## TASK PROMPT
Check each line of the data for "AddressWidth" and select those that have it.

Design files in text formats
=== Section Start ===

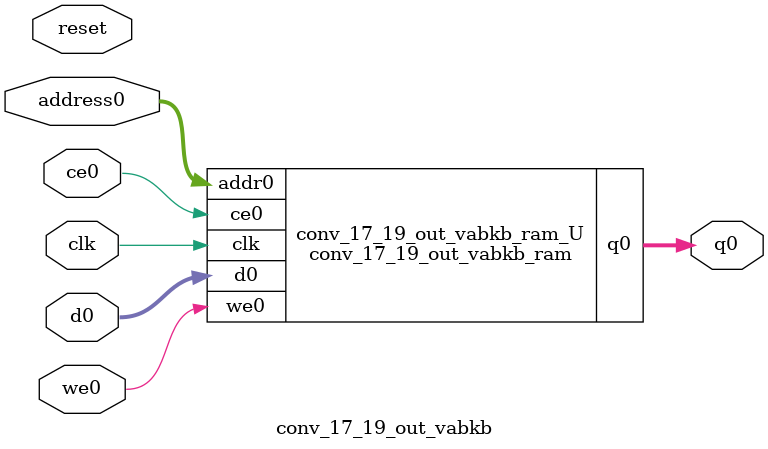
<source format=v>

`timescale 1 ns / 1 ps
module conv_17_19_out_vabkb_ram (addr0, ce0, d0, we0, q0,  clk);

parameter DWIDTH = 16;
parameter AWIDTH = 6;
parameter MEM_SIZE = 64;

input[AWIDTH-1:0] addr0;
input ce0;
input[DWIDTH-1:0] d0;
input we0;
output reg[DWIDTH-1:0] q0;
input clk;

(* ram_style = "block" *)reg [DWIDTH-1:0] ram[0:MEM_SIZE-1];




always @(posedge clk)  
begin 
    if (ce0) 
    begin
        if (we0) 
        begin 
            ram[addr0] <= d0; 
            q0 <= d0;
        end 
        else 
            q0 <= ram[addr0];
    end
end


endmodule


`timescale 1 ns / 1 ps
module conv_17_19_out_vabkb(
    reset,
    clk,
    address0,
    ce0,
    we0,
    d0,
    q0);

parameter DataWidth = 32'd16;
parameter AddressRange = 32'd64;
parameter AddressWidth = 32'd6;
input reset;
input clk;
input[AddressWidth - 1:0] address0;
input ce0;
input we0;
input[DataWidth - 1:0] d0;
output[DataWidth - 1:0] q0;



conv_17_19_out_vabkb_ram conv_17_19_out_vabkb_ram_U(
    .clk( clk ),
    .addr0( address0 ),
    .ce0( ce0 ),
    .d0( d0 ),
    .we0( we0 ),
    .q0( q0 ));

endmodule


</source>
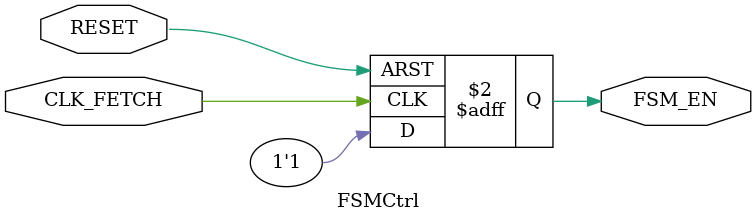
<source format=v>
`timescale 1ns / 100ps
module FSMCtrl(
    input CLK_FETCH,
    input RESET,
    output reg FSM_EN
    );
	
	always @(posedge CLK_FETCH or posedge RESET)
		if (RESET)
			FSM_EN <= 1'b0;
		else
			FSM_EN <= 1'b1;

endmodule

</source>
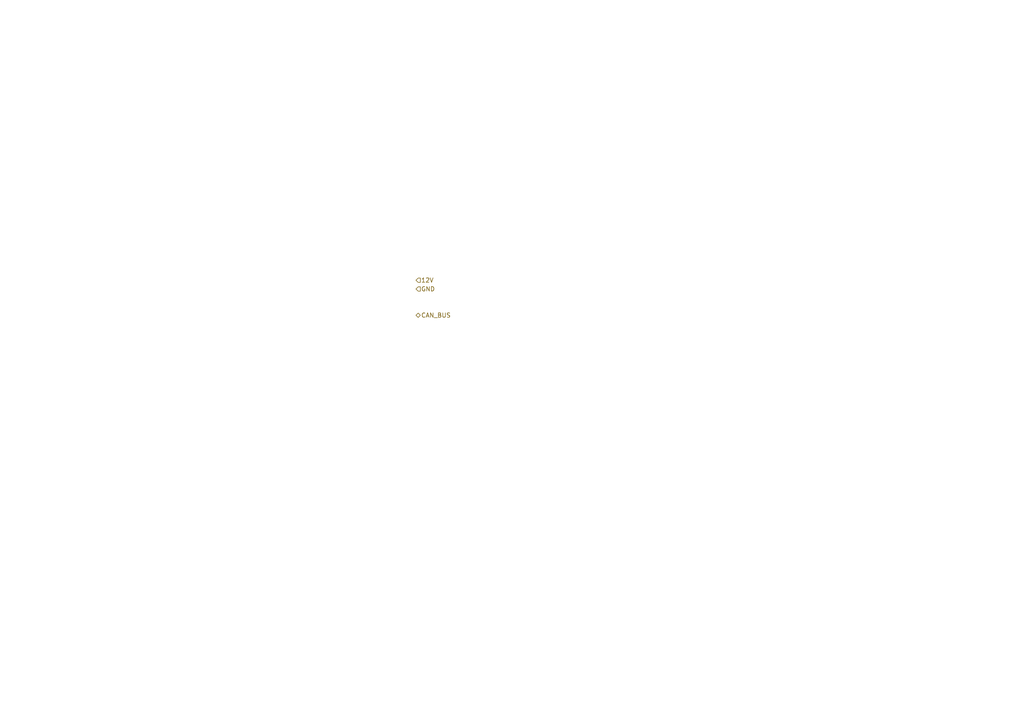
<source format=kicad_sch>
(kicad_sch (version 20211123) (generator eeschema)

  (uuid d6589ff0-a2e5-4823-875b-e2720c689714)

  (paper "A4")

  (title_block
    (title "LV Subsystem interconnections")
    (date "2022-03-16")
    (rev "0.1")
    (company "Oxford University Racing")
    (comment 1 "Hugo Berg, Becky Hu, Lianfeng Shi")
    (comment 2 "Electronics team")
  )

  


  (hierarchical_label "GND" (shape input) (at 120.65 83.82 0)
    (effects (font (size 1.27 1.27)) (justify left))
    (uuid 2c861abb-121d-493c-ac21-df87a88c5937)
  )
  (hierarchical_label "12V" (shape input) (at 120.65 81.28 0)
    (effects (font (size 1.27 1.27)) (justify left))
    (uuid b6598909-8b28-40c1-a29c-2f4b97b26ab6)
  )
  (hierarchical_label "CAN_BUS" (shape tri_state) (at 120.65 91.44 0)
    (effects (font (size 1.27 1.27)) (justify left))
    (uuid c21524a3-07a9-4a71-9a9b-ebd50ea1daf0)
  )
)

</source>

=== Section End ===
=== Section Start ===

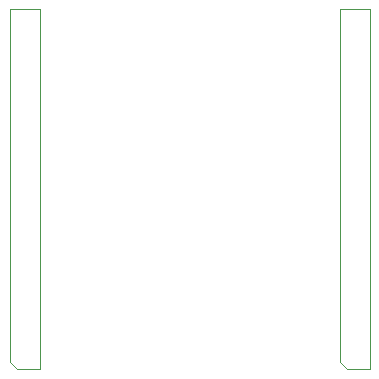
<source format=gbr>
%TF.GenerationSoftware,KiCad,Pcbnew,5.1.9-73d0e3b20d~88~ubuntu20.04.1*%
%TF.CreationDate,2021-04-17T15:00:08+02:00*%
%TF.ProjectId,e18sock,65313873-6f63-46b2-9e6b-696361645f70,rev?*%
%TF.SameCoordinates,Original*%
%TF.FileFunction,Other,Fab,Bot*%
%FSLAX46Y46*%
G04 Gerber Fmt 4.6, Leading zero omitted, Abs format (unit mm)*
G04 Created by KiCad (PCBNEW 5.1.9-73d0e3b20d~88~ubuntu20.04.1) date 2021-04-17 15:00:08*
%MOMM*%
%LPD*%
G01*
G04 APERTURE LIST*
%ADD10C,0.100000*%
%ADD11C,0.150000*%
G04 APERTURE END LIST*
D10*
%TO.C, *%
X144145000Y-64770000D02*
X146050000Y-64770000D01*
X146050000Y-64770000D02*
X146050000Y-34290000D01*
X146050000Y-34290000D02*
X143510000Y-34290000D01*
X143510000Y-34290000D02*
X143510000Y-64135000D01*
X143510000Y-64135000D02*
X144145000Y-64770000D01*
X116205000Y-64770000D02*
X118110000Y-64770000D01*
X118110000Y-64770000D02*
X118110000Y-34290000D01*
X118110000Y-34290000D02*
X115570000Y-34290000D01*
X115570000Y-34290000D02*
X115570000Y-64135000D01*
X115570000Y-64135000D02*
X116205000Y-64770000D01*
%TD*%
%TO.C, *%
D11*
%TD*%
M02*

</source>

=== Section End ===

## ANSWER
parameter AddressWidth = 32'd6;
input[AddressWidth - 1:0] address0;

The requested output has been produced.